For all the talk about the world getting smaller, it’s also getting bigger.

According to a recent study in the Lancet, a British medical journal, the worldwide prevalence of people who are overweight or obese has increased by 27.5 percent in adults and 47.1 percent in children over the past three decades.

Almost a third of the world’s population, 2.1 billion people, is fat. “Parts of the world are quite literally eating themselves to death,” the director-general of the World Health Organization says.

As one of the leading causes of preventable deaths in the United States, obesity leads to complicated and expensive diseases: diabetes, heart disease, and cancer.
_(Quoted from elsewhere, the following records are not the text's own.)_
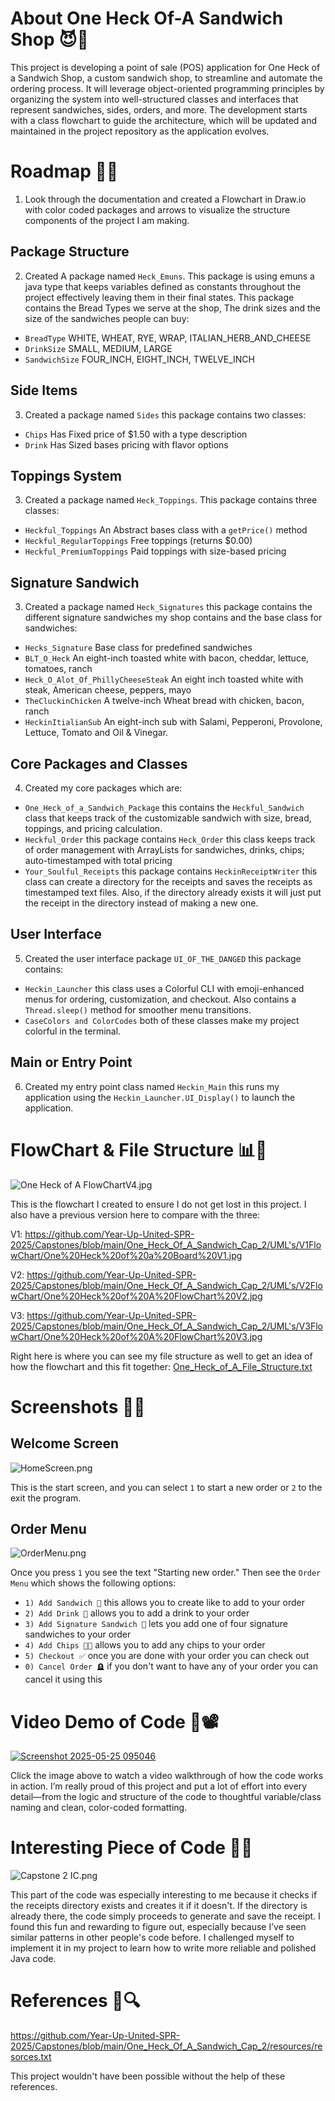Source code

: # About One Heck Of-A Sandwich Shop 😈🥪
This project is developing a point of sale (POS) application for One Heck of a Sandwich Shop, a custom sandwich shop, to streamline and automate the ordering process. 
It will leverage object-oriented programming principles by organizing the system into well-structured classes and interfaces that represent sandwiches, sides, orders, and more. 
The development starts with a class flowchart to guide the architecture, which will be updated and maintained in the project repository as the application evolves.

# Roadmap 🚧🥪
1. Look through the documentation and created a Flowchart in Draw.io with color coded packages and arrows to visualize the structure components of the project I am making.

Package Structure
---
2. Created A package named `Heck_Emuns`. This package is using emuns a java type that keeps variables defined as constants throughout the project
effectively leaving them in their final states. This package contains the Bread Types we serve at the shop, The drink sizes and the size of the sandwiches 
people can buy:
* `BreadType` WHITE, WHEAT, RYE, WRAP, ITALIAN_HERB_AND_CHEESE
* `DrinkSize` SMALL, MEDIUM, LARGE
* `SandwichSize` FOUR_INCH, EIGHT_INCH, TWELVE_INCH

Side Items
---
3. Created a package named `Sides` this package contains two classes:
* `Chips` Has Fixed price of $1.50 with a type description
* `Drink` Has Sized bases pricing with flavor options

Toppings System
---
3. Created a package named `Heck_Toppings`. This package contains three classes:
* `Heckful_Toppings` An Abstract bases class with a `getPrice()` method 
* `Heckful_RegularToppings` Free toppings (returns $0.00)
* `Heckful_PremiumToppings` Paid toppings with size-based pricing

Signature Sandwich
---
3. Created a package named `Heck_Signatures` this package contains the different signature sandwiches my shop contains and the base class for sandwiches:
* `Hecks_Signature` Base class for predefined sandwiches
* `BLT_O_Heck` An eight-inch toasted white with bacon, cheddar, lettuce, tomatoes, ranch
* `Heck_O_Alot_Of_PhillyCheeseSteak` An eight inch toasted white with steak, American cheese, peppers, mayo
* `TheCluckinChicken` A twelve-inch Wheat bread with chicken, bacon, ranch
* `HeckinItialianSub` An eight-inch sub with Salami, Pepperoni, Provolone, Lettuce, Tomato and Oil & Vinegar.

Core Packages and Classes 
---
4. Created my core packages which are:
* `One_Heck_of_a_Sandwich_Package` this contains the `Heckful_Sandwich` class that keeps track of the customizable sandwich with size, bread, toppings, and pricing calculation.
* `Heckful_Order` this package contains `Heck_Order` this class keeps track of order management with ArrayLists for sandwiches, drinks, chips; auto-timestamped with total pricing
* `Your_Soulful_Receipts` this package contains `HeckinReceiptWriter` this class can create a directory for the receipts and saves the receipts as timestamped text files. Also, if the directory already exists it will just put the receipt in the directory instead of making a new one. 

User Interface
---
5. Created the user interface package `UI_OF_THE_DANGED` this package contains:
* `Heckin_Launcher` this class uses a Colorful CLI with emoji-enhanced menus for ordering, customization, and checkout. Also contains a `Thread.sleep()` method for smoother menu transitions.
* `CaseColors and ColorCodes` both of these classes make my project colorful in the terminal.

Main or Entry Point
---
6. Created my entry point class named `Heckin_Main` this runs my application using the `Heckin_Launcher.UI_Display()` to launch the application.

# FlowChart & File Structure 📊🥪
![One Heck of A FlowChartV4.jpg](UML%27s/v4%20FlowChart/One%20Heck%20of%20A%20FlowChartV4.jpg)

This is the flowchart I created to ensure I do not get lost in this project. I also have a previous version here to compare with the three: 

V1: https://github.com/Year-Up-United-SPR-2025/Capstones/blob/main/One_Heck_Of_A_Sandwich_Cap_2/UML's/V1FlowChart/One%20Heck%20of%20a%20Board%20V1.jpg

V2: https://github.com/Year-Up-United-SPR-2025/Capstones/blob/main/One_Heck_Of_A_Sandwich_Cap_2/UML's/V2FlowChart/One%20Heck%20of%20A%20FlowChart%20V2.jpg

V3: https://github.com/Year-Up-United-SPR-2025/Capstones/blob/main/One_Heck_Of_A_Sandwich_Cap_2/UML's/V3FlowChart/One%20Heck%20of%20A%20FlowChart%20V3.jpg

Right here is where you can see my file structure as well to get an idea of how the flowchart and this fit together:
[One_Heck_of_A_File_Structure.txt](One_Heck_of_A_File_Structure.txt)

# Screenshots 🥪📸

Welcome Screen
---
![HomeScreen.png](Screenshots/HomeScreen.png)

This is the start screen, and you can select `1` to start a new order or `2` to the exit the program.

Order Menu
---
![OrderMenu.png](Screenshots/OrderMenu.png)

Once you press `1` you see the text "Starting new order." Then see the `Order Menu` which shows the following options:
* `1) Add Sandwich 🥪`  this allows you to create like to add to your order
* `2) Add Drink 🍹` allows you to add a drink to your order
* `3) Add Signature Sandwich 📜` lets you add one of four signature sandwiches to your order
* `4) Add Chips 🥔🍠` allows you to add any chips to your order
* `5) Checkout ✅` once you are done with your order you can check out
* `0) Cancel Order 🪦` if you don't want to have any of your order you can cancel it using this


# Video Demo of Code 🥪📽️

[![Screenshot 2025-05-25 095046](https://github.com/user-attachments/assets/e7863657-f24f-434a-81d9-1c0b1f32f6f1)](https://youtu.be/Ia9SrZF1u5Y)

Click the image above to watch a video walkthrough of how the code works in action.
I’m really proud of this project and put a lot of effort into every detail—from the logic and structure of the code to thoughtful variable/class naming and clean, color-coded formatting.

# Interesting Piece of Code 🥪👀
![Capstone 2 IC.png](Screenshots/Capstone%202%20IC.png)

This part of the code was especially interesting to me because it checks if the receipts directory exists and creates it if it doesn't. 
If the directory is already there, the code simply proceeds to generate and save the receipt. I found this fun and rewarding to figure out, especially because I’ve seen similar patterns in other people's code before. 
I challenged myself to implement it in my project to learn how to write more reliable and polished Java code.

# References 🥪🔍
https://github.com/Year-Up-United-SPR-2025/Capstones/blob/main/One_Heck_Of_A_Sandwich_Cap_2/resources/resorces.txt

This project wouldn't have been possible without the help of these references.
America has the largest number of obese individuals in the world, the study found.

The problem isn’t abating. No country in the survey saw a major decline in obesity. The trend comes in an era of easy transportation, processed foods, and less exercise.

Public obesity prevention programs help, but individual responsibility in the areas of diet and exercise is equally important. Reducing the number of people who are overweight is vital because of the economic consequences of obesity — nearly $190 billion a year in the United States.

A federal report this year noted a drop in obesity among American children from ages 2 to 5. It seemed as if the tide had turned in the public health campaign against the disease.

But for such a widespread disease, it’s clear more needs to be done.